Un axe central de nos débats est la dimension économique des grandes questions internationales, car je suis convaincu que c’est par l’économie que l’on peut bâtir une gouvernance mondiale durable. J’entends par gouvernance mondiale une régulation d’ensemble des systèmes politiques et économiques, mais aussi sociaux, différents. A Montreux nous avons centré nos débats sur les thèmes suivants :

  • La « géo-economie », le croisement entre la géopolitique et la puissance économique ; par exemple le devenir du G20, la création par la Chine de la Banque Asiatique d’investissement pour les Infrastructures, la question des sanctions économiques
    -L’avenir des banques centrales avec l’impact de la volatilité des marchés sur l’économie globale, celle des pays émergents, le changement de la politique monétaire américaine, la question des fondamentaux des banques centrales, indépendance, lutte contre l’inflation, stabilité financière….
  • L’évolution du multilatéralisme économique, les accords interrégionaux ou plurilatéraux comme par exemple le projet de TTIP, traité de libre-échange entre les les Etats Unis et l’UE. La question de la norme juridique de référence, droit anglo-saxon, droit européen, droit des Etats comme par exemple la primauté ou non de l’arbitrage, un point crucial dans la négociation actuelle. Pour ce qui concerne les accords de commerce, notamment, nous avons mis l’accent sur le point de vue des puissances moyennes comme la Corée et le Canada
  • D’autres sujets transversaux tels les technologies numériques avec leurs implications sur la gouvernance internationale, dans les relations de pouvoirs, la question de l’éthique ; la santé, la coexistence des religions, la sécurité alimentaire…
  • Et des sujets liés à l’actualité internationale immédiate tels l’accord nucléaire avec l’Iran, la crise des réfugiés, la sécurité en Asie, la relation israélo-palestinienne

Vous évoquez le Moyen orient, quelle est votre réflexion sur le dialogue entre les civilisations, particulièrement entre nos civilisations occidentales et la civilisation musulmane, et peut-on être optimiste en la matière ?

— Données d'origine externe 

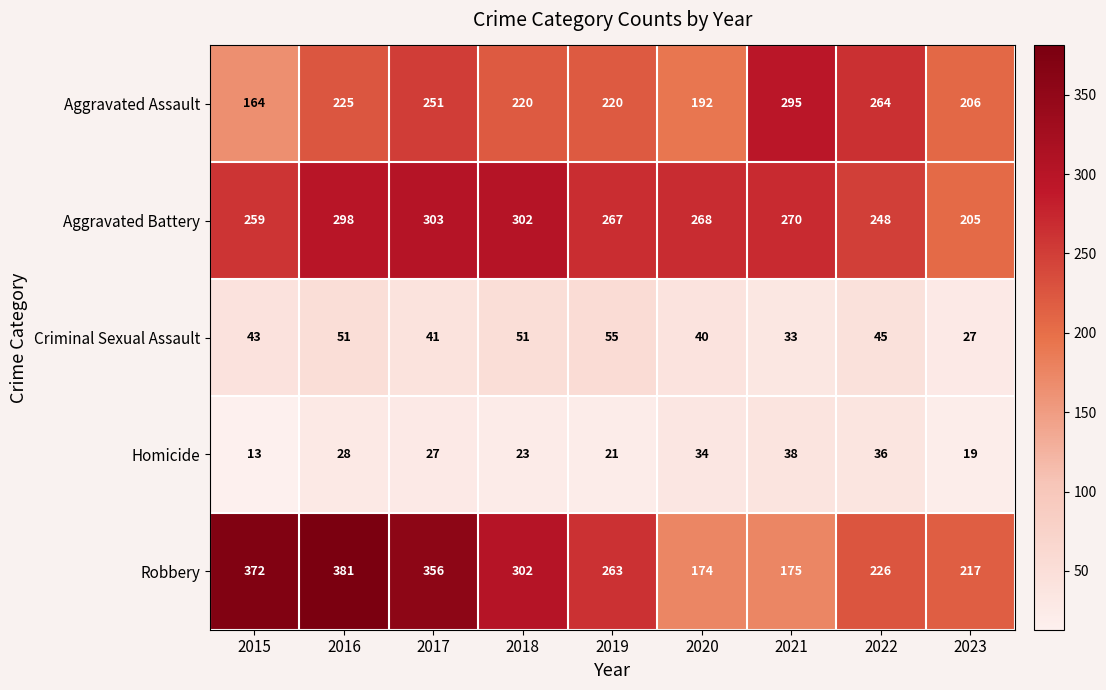

Between 2017 and 2023, which series saw the biggest shift?

Robbery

Si chaque civilisation est à sa place, on s’enrichit énormément par le dialogue. Pour moi, l’étude, l’observation et le dialogue avec les civilisations orientales m’ont beaucoup enrichi.
J’ai rencontré au fil des ans des personnalités musulmanes extraordinaires. Dans la philosophie du soufisme, par exemple, il existe une grande richesse spirituelle. L’Islam peut être paisible. C’était le cas en Algérie, il n’y a pas si longtemps. Le problème de la violence est d’ordre pathologique, c’est autre chose. La plupart des manipulateurs ne connaissent pas vraiment le Coran. La religion est alors utilisée ou interprétée dans un sens de bras armé.
Aujourd’hui, nous avons un cancer dont nous subirons longtemps les conséquences. Mais c’est surmontable. Et n’oublions pas que les victimes sont d’abord les musulmans.
Le vrai problème du choix des civilisations se manifeste quand l’interpénétration des cultures n’est pas maîtrisée. C’est ce qui apparaît de plus en plus clairement en Europe.

L’islamisme politique se propage partout dans le monde avec violence peut-on être optimiste ?

Il faut redécouvrir la notion d’équilibre en diplomatie. Notre intérêt est la stabilité. Les occidentaux doivent cesser de confondre politique internationale et propagation de la doctrine de la foi.
Il existe un vieux principe de sagesse qui dit qu’il ne faut pas laisser se créer le désordre à ses frontières. Mieux vaut traiter intelligemment, dans le cadre de nos intérêts bien compris, même avec des régimes que nous n’aimons pas, que de prétendre apporter la démocratie au monde entier, ce que nous sommes incapables de faire. C’est ce je dis depuis des années et il me semble que cette idée fait son chemin. Vous retrouvez ici l’esprit du think tank qui exerce une influence pour trouver des solutions aux problématiques de gouvernance.